- _Provided passage_
----------------------------------------

Posted by Daniel Roberts | Mar 01, 2015 | 0 Comments

Do you really enjoy litigation?

Most litigators, truth be told, do not. Based on my experience as a professional lawyer coach, there is a small percentage of lawyers who truly enjoy trial work. They love the strategy, challenge and competition it provides. But these attorneys are in the minority. The majority of lawyers who call themselves litigators, or trial lawyers, do not truly enjoy what they do.

There are reasons so many attorneys go into litigation:

  • It's sexy. We grew up seeing lawyer shows on TV and in the movies. Heros in the courtroom, wrongs being righted, the innocent vindicated and the guilty convicted.
  • In law school we learned the nuts and bolts of litigation and may have tasted  trial work in moot court competition.
  • There's plenty of work. Law firms thrive on controversies and litigation is the bread and butter of many firms' profits. Firms are always looking for new associates to handle litigation grunt work and provide a nice mark up in billings to corporate clients. Solos have plenty of opportunities to pick up a litigation case, or a few-there are lots of controversies out there.
  • There are plenty (relatively speaking) of jobs for litigators. If you want to do litigation, the odds of getting a job with a firm increase.

But it isn't as glamorous as billed:

  • Big firm associates are lucky to first chair a trial in their first five years of law practice. Many litigation partners have had few jury trials.
  • Conversely, small firm attorneys and solos handling smaller cases may have the overwhelm of  too many court appearances and trials.
  • Your schedule is not your own. Trial dates, discovery deadlines, etc. are for the most part out of your control and can take a toll on your personal life.
  • It is tedious. In complex litigation, document review, discovery, motion practice, etc. are pretty much what you do, especially as an associate.
  • The conflict becomes wearing after a while.

Excuses attorneys make to not quit litigation:

  • That's why the firm hired you.
  • You have invested so much time in developing your skills.
  • Your'e too old to make a change.
  • You need the money your litigation practice generates.
  • You don't know what you would do instead.

----------------------------------------

- _Data to examine_
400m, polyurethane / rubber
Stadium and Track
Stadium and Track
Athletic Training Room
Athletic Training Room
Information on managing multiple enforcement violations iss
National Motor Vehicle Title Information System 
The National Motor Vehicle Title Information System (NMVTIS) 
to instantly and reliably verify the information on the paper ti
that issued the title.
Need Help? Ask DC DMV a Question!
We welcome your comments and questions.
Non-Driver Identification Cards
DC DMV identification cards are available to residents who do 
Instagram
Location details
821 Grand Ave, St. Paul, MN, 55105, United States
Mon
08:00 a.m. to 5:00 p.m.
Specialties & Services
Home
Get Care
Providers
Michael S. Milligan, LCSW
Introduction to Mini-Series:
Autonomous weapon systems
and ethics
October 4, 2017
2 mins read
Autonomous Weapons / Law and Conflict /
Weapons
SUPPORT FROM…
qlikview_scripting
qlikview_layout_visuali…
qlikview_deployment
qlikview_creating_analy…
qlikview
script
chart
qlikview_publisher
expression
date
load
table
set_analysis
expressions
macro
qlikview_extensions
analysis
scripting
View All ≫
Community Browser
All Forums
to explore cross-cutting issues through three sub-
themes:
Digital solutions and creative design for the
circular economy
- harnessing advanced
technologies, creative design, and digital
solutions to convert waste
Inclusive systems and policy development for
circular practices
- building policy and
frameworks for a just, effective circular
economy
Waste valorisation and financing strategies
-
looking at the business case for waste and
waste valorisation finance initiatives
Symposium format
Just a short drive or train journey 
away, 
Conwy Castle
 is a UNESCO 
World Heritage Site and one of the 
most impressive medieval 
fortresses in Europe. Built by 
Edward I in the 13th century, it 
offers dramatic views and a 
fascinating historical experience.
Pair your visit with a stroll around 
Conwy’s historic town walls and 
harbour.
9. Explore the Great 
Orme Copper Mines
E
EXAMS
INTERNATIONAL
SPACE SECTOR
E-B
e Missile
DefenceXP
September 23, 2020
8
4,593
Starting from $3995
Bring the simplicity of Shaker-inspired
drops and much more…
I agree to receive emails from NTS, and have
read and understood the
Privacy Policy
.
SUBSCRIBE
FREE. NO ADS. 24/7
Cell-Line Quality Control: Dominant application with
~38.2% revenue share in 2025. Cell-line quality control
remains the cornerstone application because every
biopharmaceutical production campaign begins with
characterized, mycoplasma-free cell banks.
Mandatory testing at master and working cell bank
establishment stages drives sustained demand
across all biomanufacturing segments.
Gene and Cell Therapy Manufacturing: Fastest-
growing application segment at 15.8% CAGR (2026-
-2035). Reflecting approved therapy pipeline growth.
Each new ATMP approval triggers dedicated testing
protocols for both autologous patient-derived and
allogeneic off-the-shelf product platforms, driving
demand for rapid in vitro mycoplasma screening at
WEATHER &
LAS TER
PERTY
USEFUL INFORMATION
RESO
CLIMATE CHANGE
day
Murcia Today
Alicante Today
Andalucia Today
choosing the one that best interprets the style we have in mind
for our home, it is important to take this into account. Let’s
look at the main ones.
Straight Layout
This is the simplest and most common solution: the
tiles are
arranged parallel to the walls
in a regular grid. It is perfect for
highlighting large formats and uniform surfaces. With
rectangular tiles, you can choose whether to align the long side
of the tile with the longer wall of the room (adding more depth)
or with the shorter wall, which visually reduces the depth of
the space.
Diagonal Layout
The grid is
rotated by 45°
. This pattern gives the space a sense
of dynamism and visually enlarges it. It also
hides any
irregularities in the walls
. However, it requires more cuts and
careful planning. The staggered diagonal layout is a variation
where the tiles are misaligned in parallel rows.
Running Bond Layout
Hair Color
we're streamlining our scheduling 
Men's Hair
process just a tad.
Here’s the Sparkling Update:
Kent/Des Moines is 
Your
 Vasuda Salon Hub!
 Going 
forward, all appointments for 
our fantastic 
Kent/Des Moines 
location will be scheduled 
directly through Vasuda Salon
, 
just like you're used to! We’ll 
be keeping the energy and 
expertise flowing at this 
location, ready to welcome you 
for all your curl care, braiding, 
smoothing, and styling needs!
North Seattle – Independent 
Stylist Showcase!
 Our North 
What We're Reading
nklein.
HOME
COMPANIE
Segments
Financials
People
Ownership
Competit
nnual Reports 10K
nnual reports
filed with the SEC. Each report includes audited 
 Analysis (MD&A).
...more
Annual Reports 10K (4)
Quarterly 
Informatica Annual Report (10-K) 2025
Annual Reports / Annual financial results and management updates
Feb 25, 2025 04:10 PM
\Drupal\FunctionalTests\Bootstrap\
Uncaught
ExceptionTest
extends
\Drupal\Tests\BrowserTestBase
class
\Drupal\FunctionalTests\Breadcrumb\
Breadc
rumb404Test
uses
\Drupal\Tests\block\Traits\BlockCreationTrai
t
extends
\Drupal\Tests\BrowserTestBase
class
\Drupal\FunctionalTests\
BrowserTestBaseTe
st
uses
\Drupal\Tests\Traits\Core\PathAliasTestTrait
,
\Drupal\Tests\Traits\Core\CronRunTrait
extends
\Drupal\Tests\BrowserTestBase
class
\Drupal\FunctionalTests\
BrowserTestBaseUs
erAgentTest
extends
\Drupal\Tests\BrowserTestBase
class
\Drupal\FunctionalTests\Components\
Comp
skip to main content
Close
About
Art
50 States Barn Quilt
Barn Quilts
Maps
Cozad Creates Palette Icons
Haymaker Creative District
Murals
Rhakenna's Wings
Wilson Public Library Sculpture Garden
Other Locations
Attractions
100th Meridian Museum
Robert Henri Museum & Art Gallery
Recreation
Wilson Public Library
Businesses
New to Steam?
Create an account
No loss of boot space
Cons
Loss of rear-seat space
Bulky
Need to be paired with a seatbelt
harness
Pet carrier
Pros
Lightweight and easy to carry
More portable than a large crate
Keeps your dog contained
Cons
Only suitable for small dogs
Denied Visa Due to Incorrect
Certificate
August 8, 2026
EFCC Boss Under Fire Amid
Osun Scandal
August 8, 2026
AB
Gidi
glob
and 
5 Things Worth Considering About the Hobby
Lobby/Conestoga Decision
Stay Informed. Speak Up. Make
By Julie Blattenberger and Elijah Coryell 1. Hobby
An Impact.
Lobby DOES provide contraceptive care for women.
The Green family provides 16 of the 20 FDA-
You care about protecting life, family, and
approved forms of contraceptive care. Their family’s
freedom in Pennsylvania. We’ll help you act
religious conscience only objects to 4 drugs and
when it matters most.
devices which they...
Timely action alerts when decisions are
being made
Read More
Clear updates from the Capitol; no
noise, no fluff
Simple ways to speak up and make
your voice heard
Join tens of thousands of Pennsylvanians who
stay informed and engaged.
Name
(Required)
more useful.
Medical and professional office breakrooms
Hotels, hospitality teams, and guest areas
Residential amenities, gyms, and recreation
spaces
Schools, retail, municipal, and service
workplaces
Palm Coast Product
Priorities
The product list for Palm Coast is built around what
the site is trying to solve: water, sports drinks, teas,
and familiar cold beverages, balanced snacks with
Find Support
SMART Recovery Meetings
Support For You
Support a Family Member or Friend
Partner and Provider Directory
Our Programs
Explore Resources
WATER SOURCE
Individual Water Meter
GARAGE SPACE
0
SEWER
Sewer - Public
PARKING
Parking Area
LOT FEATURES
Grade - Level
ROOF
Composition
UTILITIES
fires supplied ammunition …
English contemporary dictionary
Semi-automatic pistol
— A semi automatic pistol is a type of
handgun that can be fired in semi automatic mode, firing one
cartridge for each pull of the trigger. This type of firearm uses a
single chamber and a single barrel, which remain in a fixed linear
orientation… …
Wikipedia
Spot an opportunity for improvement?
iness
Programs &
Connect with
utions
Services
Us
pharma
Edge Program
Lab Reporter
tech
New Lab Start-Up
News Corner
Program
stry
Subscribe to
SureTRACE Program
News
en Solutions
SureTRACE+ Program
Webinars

----------------------------------------

- _Problem set_
A: According to the litigation post, within what span of practice are big firm associates lucky to first chair a trial?
B: Repeat the stretch of the litigation post from "But it isn't" through "make a change.".
The entries have nothing to do with this.

- _Answers per task_
A: Within their first five years of law practice.

B:
But it isn't as glamorous as billed:

  • Big firm associates are lucky to first chair a trial in their first five years of law practice. Many litigation partners have had few jury trials.
  • Conversely, small firm attorneys and solos handling smaller cases may have the overwhelm of  too many court appearances and trials.
  • Your schedule is not your own. Trial dates, discovery deadlines, etc. are for the most part out of your control and can take a toll on your personal life.
  • It is tedious. In complex litigation, document review, discovery, motion practice, etc. are pretty much what you do, especially as an associate.
  • The conflict becomes wearing after a while.

Excuses attorneys make to not quit litigation:

  • That's why the firm hired you.
  • You have invested so much time in developing your skills.
  • Your'e too old to make a change.